I grew up around spiders. My grandfather built the house in 1921, complete with a damp musty cellar in which we stored, among other things, firewood. That corner of the cellar was the domain and realm of the so-called “wood spiders,” hairy and fast-moving and about the size of a medium-sized mouse. Apropos of nothing, my mother named these spiders, collectively, “Alice.” As in, “please go stoke the fire, but watch out for Alice.” We learned early on to either wear thick gloves when picking up firewood or kick the piece in question around a bit before grabbing it. Or maybe both.
The other spider on the radar is and was the Black Widow. The females are the bigger of the two sexes, with a red hourglass shape on their bellies. You almost never see the males because they are either dead or running for their lives. Anyway, their venom is rarely lethal, but they do pack a wallop. As my Dad would say, “First, you are afraid you are going to die. Then, you are afraid you aren’t.” These spiders were usually outside under things like rocks or that old cast ironed cook pot that had been upside down in the back pasture since before I was born. You never, never stuck your hand under anything like that. As my sister Laura said when her kids were small, “Be careful of black-and-red spiders.”
So why am I still so viscerally afraid of spiders? A book* I read offered an explanation. The author used the phrase “long-legged, low-bodied, scuttling arthropod,” and if that won’t visit your dreams, I don’t know what would. Anyway, our ancestors may have hung out on the beach for a few thousand millennia, during which time and place there were outsize arthropods threatening their children to the extent that a phobia of the same became branded into their DNA. Sounds as reasonable as any explanation I’ve heard yet.
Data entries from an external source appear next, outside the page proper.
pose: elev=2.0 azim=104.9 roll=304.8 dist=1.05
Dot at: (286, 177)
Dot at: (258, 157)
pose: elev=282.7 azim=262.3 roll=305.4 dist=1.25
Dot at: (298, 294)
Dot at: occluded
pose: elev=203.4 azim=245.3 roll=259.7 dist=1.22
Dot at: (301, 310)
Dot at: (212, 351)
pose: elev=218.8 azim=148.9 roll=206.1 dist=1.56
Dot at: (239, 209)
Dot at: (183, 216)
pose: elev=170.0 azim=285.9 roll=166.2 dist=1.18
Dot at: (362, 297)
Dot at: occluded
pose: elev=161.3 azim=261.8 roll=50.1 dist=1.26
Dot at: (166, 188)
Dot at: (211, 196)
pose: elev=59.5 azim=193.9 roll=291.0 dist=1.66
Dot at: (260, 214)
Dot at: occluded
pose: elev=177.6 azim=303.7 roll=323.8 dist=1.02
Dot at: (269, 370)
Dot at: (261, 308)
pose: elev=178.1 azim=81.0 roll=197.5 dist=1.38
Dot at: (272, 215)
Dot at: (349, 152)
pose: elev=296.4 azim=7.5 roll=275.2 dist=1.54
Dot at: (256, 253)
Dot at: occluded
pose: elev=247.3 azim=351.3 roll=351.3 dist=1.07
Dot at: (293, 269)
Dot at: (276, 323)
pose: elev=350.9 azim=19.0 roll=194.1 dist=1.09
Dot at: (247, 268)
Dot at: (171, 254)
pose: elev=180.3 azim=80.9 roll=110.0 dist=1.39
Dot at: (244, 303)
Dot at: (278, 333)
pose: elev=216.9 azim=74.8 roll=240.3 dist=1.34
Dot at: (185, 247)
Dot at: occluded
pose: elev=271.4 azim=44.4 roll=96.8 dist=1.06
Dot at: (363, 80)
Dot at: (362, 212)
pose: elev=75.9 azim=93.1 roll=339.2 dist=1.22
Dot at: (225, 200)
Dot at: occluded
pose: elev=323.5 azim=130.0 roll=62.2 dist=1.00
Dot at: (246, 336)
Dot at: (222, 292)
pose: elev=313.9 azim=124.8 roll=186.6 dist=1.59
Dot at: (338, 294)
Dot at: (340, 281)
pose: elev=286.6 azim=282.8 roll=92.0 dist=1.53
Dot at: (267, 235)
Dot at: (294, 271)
Anyway, I don’t kill spiders. This is not benevolence toward my fellow creatures. Rather, it is a genuflection to the powers of the darkness. What I do is this: I trap them in a cup (clear, so I can see what they are doing) and slide stiff cardboard up the rim. Then I take the whole apparatus outside and let the monster fly free. That way, the fragile shell that holds the night terrors at bay remains intact. That, and spider-kind might decide, at some future contingency, to give me a free pass.
*The Descent of Woman by Elaine Morgan.
There was also something I termed the “spider shriek.” Now if you are in the house and you hear your mom scream, you will come running to help. Unless you recognize it as the sound one would make when walking up the basement steps with an armload of wood, and suddenly notice Alice sitting on your arm.
That would be a very special shriek, indeed.